DESCRIPTION OF THE TASK — Only an exact reprint of all the data is acceptable.

RECORDS —
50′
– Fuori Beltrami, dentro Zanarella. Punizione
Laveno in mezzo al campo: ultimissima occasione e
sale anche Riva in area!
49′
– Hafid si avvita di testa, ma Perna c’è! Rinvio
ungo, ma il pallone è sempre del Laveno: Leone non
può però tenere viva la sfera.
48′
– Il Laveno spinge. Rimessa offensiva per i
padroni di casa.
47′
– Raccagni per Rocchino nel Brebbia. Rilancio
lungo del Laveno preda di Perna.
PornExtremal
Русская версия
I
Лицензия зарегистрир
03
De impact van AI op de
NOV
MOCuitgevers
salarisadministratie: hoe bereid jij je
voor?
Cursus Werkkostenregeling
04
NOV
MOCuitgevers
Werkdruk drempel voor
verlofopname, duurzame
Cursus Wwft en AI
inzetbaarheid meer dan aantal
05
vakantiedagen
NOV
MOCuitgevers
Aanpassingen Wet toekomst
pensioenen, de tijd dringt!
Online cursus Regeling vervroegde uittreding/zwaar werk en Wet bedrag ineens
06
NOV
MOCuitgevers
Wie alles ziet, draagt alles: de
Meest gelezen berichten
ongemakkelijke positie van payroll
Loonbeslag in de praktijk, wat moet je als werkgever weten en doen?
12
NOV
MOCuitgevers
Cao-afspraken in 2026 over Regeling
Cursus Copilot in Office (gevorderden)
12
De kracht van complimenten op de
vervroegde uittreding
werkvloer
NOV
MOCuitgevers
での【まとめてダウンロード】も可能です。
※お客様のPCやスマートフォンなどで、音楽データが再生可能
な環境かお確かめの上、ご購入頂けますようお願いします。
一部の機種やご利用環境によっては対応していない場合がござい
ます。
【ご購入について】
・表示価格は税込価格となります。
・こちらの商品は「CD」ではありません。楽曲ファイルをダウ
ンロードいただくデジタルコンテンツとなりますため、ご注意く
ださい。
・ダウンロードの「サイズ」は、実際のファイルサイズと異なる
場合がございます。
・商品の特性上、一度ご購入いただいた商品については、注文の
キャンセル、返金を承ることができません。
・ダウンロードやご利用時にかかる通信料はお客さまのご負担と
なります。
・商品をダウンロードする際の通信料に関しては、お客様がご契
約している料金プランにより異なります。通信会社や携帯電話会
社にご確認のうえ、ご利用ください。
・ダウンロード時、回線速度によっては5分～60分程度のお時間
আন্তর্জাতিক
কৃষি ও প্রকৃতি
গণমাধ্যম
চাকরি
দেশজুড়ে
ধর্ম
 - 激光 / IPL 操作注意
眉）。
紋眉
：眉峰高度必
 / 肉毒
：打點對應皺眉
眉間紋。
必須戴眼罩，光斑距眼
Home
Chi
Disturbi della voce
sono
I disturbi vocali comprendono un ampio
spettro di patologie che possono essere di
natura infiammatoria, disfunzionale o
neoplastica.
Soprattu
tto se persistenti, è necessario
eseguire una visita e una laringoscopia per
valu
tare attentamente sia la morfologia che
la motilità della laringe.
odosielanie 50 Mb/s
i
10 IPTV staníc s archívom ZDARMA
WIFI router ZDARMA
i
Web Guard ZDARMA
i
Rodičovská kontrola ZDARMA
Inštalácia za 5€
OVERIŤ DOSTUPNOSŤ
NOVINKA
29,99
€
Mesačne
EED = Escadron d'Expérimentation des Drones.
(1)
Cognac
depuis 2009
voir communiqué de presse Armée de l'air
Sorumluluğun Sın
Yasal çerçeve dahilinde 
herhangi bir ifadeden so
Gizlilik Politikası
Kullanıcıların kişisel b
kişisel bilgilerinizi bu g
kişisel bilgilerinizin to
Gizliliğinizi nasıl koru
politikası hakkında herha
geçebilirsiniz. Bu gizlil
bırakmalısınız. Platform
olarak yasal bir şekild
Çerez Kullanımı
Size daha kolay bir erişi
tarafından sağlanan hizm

SOLUTION TO THIS PROBLEM —
50′
– Fuori Beltrami, dentro Zanarella. Punizione
Laveno in mezzo al campo: ultimissima occasione e
sale anche Riva in area!
49′
– Hafid si avvita di testa, ma Perna c’è! Rinvio
ungo, ma il pallone è sempre del Laveno: Leone non
può però tenere viva la sfera.
48′
– Il Laveno spinge. Rimessa offensiva per i
padroni di casa.
47′
– Raccagni per Rocchino nel Brebbia. Rilancio
lungo del Laveno preda di Perna.
PornExtremal
Русская версия
I
Лицензия зарегистрир
03
De impact van AI op de
NOV
MOCuitgevers
salarisadministratie: hoe bereid jij je
voor?
Cursus Werkkostenregeling
04
NOV
MOCuitgevers
Werkdruk drempel voor
verlofopname, duurzame
Cursus Wwft en AI
inzetbaarheid meer dan aantal
05
vakantiedagen
NOV
MOCuitgevers
Aanpassingen Wet toekomst
pensioenen, de tijd dringt!
Online cursus Regeling vervroegde uittreding/zwaar werk en Wet bedrag ineens
06
NOV
MOCuitgevers
Wie alles ziet, draagt alles: de
Meest gelezen berichten
ongemakkelijke positie van payroll
Loonbeslag in de praktijk, wat moet je als werkgever weten en doen?
12
NOV
MOCuitgevers
Cao-afspraken in 2026 over Regeling
Cursus Copilot in Office (gevorderden)
12
De kracht van complimenten op de
vervroegde uittreding
werkvloer
NOV
MOCuitgevers
での【まとめてダウンロード】も可能です。
※お客様のPCやスマートフォンなどで、音楽データが再生可能
な環境かお確かめの上、ご購入頂けますようお願いします。
一部の機種やご利用環境によっては対応していない場合がござい
ます。
【ご購入について】
・表示価格は税込価格となります。
・こちらの商品は「CD」ではありません。楽曲ファイルをダウ
ンロードいただくデジタルコンテンツとなりますため、ご注意く
ださい。
・ダウンロードの「サイズ」は、実際のファイルサイズと異なる
場合がございます。
・商品の特性上、一度ご購入いただいた商品については、注文の
キャンセル、返金を承ることができません。
・ダウンロードやご利用時にかかる通信料はお客さまのご負担と
なります。
・商品をダウンロードする際の通信料に関しては、お客様がご契
約している料金プランにより異なります。通信会社や携帯電話会
社にご確認のうえ、ご利用ください。
・ダウンロード時、回線速度によっては5分～60分程度のお時間
আন্তর্জাতিক
কৃষি ও প্রকৃতি
গণমাধ্যম
চাকরি
দেশজুড়ে
ধর্ম
 - 激光 / IPL 操作注意
眉）。
紋眉
：眉峰高度必
 / 肉毒
：打點對應皺眉
眉間紋。
必須戴眼罩，光斑距眼
Home
Chi
Disturbi della voce
sono
I disturbi vocali comprendono un ampio
spettro di patologie che possono essere di
natura infiammatoria, disfunzionale o
neoplastica.
Soprattu
tto se persistenti, è necessario
eseguire una visita e una laringoscopia per
valu
tare attentamente sia la morfologia che
la motilità della laringe.
odosielanie 50 Mb/s
i
10 IPTV staníc s archívom ZDARMA
WIFI router ZDARMA
i
Web Guard ZDARMA
i
Rodičovská kontrola ZDARMA
Inštalácia za 5€
OVERIŤ DOSTUPNOSŤ
NOVINKA
29,99
€
Mesačne
EED = Escadron d'Expérimentation des Drones.
(1)
Cognac
depuis 2009
voir communiqué de presse Armée de l'air
Sorumluluğun Sın
Yasal çerçeve dahilinde 
herhangi bir ifadeden so
Gizlilik Politikası
Kullanıcıların kişisel b
kişisel bilgilerinizi bu g
kişisel bilgilerinizin to
Gizliliğinizi nasıl koru
politikası hakkında herha
geçebilirsiniz. Bu gizlil
bırakmalısınız. Platform
olarak yasal bir şekild
Çerez Kullanımı
Size daha kolay bir erişi
tarafından sağlanan hizm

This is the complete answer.